Finally the nginx.ingress.kubernetes.io/proxy-buffer-size: "16k" avoids an issue where the large headers which are often passed around with OAuth requests don't exceed the buffer size in NGinx which leads to errors along the lines of "Cookie "oauth2proxy" not present" and "upstream sent too big header while reading response header from upstream".

Installing OAuth2 Proxy

While we wait for the OAuth2 Proxy chart to get a new home following the deprecation of the old helm stable repository, the most recent version is mirrored in the example code for this tutorial, so we can install OAuth 2 Proxy with:

helm upgrade --install oauth2-proxy ./charts/oauth2-proxy --values oauth2-proxy/values-oauth2-proxy.yml

We can then go the ingress domain that we selected for OAuth2 Proxy and we will see a "Sign in with Keycloak" option.

Note that if we are still signed in as the admin user (rather than as a regular user in the realm we configured OAuth2 Proxy with, then we will see something along the lines of 403 Permission Denied, Invalid Account. Incognito / private browsing windows are useful for avoiding this.

Once we've successfully logged in with Keycloak, we'll simply be re-directed to a 404 page not found error because at the moment, there is nothing to authenticate. In practice we won't ever go to this URL directly, instead the authentication flow will be triggered automatically by visiting a protected application. So visiting this URL and logging in like this is purely to show that it works.

Putting an application behind auth

Now that we've setup OAuth2 Proxy, we can install an example application and add annotations to the ingress definition to have it protected behind the auth.

In this example we're going to simply install an instance of NGINX which serves up the default "Welcome to nginx!" page but require that users login with Keycloak before they can access it. Note that this is completely separate to the NGINX Ingress that we're using for Kubernetes.

We're going to be using the bitnami nginx helm chart for this so first we'll need to add the repo with:

helm repo add bitnami https://charts.bitnami.com/bitnami

We then configure our NGINX demo application along the lines of:

serverBlock: |
  log_format    withauthheaders '$remote_addr - $remote_user [$time_local] '
                    '"$request" $status  $body_bytes_sent "$http_referer" '
                    '"$http_user_agent" "$http_x_forwarded_for" "$http_x_auth_request_access_token"';

    add_header    x-auth-request-access-token "$http_x_auth_request_access_token";

  # HTTP Server
  server {
      # Port to listen on, can also be set in IP:PORT format
      listen  8080;

      include  "/opt/bitnami/nginx/conf/bitnami/*.conf";

      location /status {
          stub_status on;
          access_log   off;
          deny all;

      access_log /dev/stdout withauthheaders;

  enabled: true
  hostname: nginx-demo-app2.ssotest.staging.talkingquickly.co.uk
  tls: true
    cert-manager.io/cluster-issuer: letsencrypt-staging
    nginx.ingress.kubernetes.io/auth-url: "https://oauth.ssotest.staging.talkingquickly.co.uk/oauth2/auth"
    nginx.ingress.kubernetes.io/auth-signin: "https://oauth.ssotest.staging.talkingquickly.co.uk/oauth2/start?rd=$scheme://$best_http_host$request_uri"

AIM OF THE TASK: Transcribe the part of the OAuth2 Proxy tutorial starting with "Putting an application" and going on through "behind the auth.", word for word.

RECORD EXCERPTS:
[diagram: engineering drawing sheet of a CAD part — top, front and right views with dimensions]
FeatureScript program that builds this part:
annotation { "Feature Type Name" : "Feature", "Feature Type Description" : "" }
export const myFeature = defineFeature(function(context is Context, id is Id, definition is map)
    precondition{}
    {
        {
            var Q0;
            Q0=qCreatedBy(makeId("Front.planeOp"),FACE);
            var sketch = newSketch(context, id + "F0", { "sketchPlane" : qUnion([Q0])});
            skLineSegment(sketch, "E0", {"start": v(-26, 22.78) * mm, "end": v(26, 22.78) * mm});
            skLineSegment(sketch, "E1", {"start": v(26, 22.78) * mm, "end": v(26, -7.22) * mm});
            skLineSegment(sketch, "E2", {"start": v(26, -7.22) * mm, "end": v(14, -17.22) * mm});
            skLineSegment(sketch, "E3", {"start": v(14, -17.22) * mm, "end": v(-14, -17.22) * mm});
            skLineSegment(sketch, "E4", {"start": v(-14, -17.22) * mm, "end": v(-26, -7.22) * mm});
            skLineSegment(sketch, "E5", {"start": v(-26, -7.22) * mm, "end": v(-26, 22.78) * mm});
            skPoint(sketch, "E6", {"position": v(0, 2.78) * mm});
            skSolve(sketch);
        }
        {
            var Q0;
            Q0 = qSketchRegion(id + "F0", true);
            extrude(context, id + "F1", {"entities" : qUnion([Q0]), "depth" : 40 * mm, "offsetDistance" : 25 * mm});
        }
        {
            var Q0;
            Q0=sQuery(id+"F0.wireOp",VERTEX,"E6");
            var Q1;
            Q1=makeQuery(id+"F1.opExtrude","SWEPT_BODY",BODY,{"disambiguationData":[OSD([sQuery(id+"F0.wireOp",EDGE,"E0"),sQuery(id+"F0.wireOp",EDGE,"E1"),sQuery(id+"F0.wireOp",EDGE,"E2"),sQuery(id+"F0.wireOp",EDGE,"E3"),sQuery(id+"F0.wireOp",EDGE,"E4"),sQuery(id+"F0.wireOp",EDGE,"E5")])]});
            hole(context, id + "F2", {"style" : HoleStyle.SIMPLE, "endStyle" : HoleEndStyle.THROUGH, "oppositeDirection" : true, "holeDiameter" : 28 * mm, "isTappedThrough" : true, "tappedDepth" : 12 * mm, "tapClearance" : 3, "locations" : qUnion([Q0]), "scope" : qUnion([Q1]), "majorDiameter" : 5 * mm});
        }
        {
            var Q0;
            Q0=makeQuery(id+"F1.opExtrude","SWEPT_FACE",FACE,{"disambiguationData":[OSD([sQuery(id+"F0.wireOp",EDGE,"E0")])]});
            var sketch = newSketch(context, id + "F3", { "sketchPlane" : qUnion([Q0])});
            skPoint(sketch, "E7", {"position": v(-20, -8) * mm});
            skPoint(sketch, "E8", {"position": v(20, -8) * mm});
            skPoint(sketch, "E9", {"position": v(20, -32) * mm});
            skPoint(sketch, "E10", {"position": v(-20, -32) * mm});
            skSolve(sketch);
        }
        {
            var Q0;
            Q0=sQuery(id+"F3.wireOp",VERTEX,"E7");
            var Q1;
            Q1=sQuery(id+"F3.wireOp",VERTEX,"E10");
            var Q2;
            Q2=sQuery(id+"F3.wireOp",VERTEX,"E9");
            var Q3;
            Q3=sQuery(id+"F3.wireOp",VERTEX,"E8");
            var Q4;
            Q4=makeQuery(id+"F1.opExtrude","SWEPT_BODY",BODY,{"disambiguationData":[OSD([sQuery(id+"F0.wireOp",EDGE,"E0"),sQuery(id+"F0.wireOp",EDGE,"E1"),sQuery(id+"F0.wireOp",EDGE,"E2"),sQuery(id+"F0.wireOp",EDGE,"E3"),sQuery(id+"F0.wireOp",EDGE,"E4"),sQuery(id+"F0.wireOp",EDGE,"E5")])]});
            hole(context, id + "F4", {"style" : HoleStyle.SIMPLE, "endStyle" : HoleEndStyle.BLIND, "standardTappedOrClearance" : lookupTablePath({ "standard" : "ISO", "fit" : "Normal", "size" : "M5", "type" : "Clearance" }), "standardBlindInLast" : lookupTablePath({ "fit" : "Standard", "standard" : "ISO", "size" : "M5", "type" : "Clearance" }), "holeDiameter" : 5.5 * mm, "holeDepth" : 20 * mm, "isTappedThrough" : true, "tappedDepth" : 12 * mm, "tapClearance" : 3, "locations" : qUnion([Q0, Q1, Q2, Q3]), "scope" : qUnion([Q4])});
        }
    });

THE ANSWER:
Putting an application behind auth

Now that we've setup OAuth2 Proxy, we can install an example application and add annotations to the ingress definition to have it protected behind the auth.